BY AMERICAN HEART ASSOCIATION NEWS
Editor’s note: This is one in a 10-part series of the top medical research advances as determined by American Heart Association volunteer and staff leaders.
After decades of coming up empty in the search for a diabetes drug that could lower heart risks, researchers believe they have found a medication that does just that. A new study with the drug Jardiance is the first to reduce deaths from heart complications.
In the study, those who added Jardiance to their Type 2 diabetes treatment regimen had a 38 percent lower risk of dying from cardiovascular causes after about three years. Patients were also 35 percent less likely to be hospitalized for heart failure.
The results surprised doctors who long have been frustrated by trials showing that lowering patients’ blood sugar had no clear heart benefits.
“It’s a door that’s been cracked for some time in terms of convincing evidence that a single intervention to lower glucose reduces cardiac events,” said endocrinologist Robert Eckel, M.D., a professor of medicine at the University of Colorado who was not involved in the study.
Jardiance, known generically as empagliflozin, was approved by the Food and Drug Administration in August 2014. It’s a member of a drug class called SGLT2 inhibitors. Two other SGLT2 inhibitors – Farxiga and Invokana – are also approved. They work by excreting glucose, or blood sugar, in the urine. Trials are under way to test whether Farxiga and Invokana offer the same benefits.
Nearly 22 million Americans have been diagnosed with Type 2 diabetes, the nation’s seventh-leading cause of death, according to the Centers for Disease Control and Prevention.
The disease causes blood sugar levels to rise too high and can lead to serious health problems such as nerve and kidney damage, blindness and cardiovascular diseases. Heart disease kills at least two-thirds of older diabetics and stroke kills one in six, according to the American Heart Association.
The global study, called EMPA-REG, included 7,020 Type 2 diabetes patients who already had cardiovascular diseases and were therefore at high risk for heart attacks and strokes. Participants took standard drugs to treat diabetes, high cholesterol and high blood pressure, plus either Jardiance or a placebo.
Although those taking Jardiance were only slightly less likely to have a nonfatal heart attack and slightly more likely to have a nonfatal stroke, the differences were not statistically significant. However, when deaths from heart attack, heart failure and stroke were analyzed together, the benefits became clear.
In all, 3.7 percent of patients taking Jardiance died from cardiovascular causes, compared with 5.9 percent taking the placebo. In addition, the risk of dying from any cause fell by almost a third, from 8.3 percent in the placebo group to 5.7 percent in the Jardiance group.
The lower dose of the daily pill proved just as effective as the higher dose, although both doses increased the risk of genital infections. The FDA on Friday issued a warning that SGLT2 inhibitors can cause serious urinary tract infections and a condition called ketoacidosis, in which the blood becomes too acidic.

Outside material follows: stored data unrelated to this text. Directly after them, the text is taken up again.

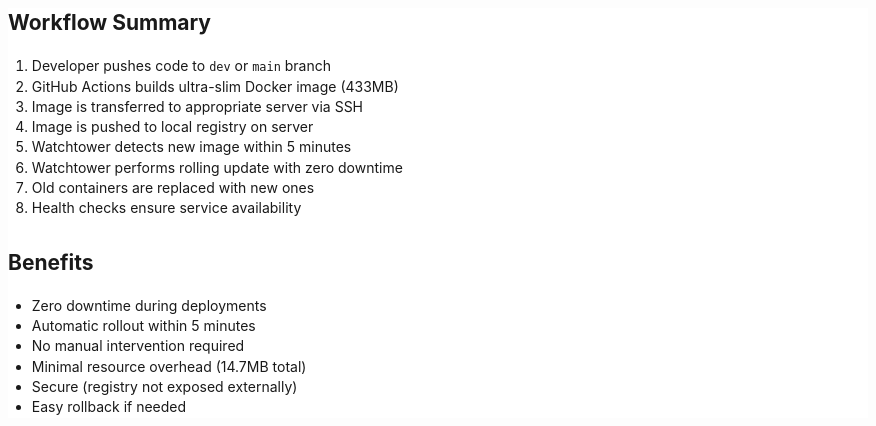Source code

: ## Workflow Summary

1. Developer pushes code to `dev` or `main` branch
2. GitHub Actions builds ultra-slim Docker image (433MB)
3. Image is transferred to appropriate server via SSH
4. Image is pushed to local registry on server
5. Watchtower detects new image within 5 minutes
6. Watchtower performs rolling update with zero downtime
7. Old containers are replaced with new ones
8. Health checks ensure service availability

## Benefits
- Zero downtime during deployments
- Automatic rollout within 5 minutes
- No manual intervention required
- Minimal resource overhead (14.7MB total)
- Secure (registry not exposed externally)
- Easy rollback if needed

Yet given the new results, Jardiance could become the go-to drug after metformin, the recommended first drug of choice, Eckel said.

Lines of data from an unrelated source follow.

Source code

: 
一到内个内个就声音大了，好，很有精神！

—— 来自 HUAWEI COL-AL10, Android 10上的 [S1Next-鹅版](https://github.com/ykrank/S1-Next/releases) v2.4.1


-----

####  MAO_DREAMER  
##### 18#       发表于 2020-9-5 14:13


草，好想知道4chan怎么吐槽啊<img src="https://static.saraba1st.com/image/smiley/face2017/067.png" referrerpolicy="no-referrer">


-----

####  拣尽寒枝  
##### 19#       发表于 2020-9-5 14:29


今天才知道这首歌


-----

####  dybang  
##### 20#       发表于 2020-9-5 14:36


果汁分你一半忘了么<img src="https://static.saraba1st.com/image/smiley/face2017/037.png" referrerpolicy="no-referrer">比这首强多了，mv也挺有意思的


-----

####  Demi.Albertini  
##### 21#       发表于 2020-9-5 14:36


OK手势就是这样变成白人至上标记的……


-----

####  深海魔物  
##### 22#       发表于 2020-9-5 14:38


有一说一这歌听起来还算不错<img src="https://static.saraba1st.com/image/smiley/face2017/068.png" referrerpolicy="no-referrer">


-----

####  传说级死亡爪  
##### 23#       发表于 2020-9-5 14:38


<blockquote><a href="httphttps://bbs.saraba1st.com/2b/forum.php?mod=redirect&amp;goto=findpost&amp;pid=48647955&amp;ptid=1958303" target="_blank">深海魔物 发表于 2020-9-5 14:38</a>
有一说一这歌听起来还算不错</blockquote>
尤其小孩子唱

“The question has been, after metformin, where do we go? There are 13 other classes of diabetes drugs to choose from,” said Eckel, a past AHA president. Eckel helped write the AHA and American Diabetes Association recommendations for preventing cardiovascular diseases in Type 2 diabetics.
“Now with the cardiovascular disease benefit, I think we’re going to see empagliflozin be a second-line drug for many people,” he said.
However, Silvio Inzucchi, M.D., director of the Yale Diabetes Center and senior author of the study, cautioned that the findings can only be applied to patients like those in the trial – Type 2 diabetics who already have cardiovascular disease. Inzucchi was also a member of the AHA/ADA writing group.
With a wholesale price of $411 for a month’s supply, Jardiance is one of the more expensive diabetes drugs. The other two SGLT2 inhibitors carry a similar price tag.
Researchers admit they aren’t sure exactly how the glucose-lowering drug is reducing cardiovascular deaths. It may come from Jardiance’s diuretic affect or its ability to lower weight and blood pressure, Inzucchi said.
“Once we find the mechanism,” he said, “there will be interest in developing more drugs to both help lower glucose and prevent cardiovascular deaths.”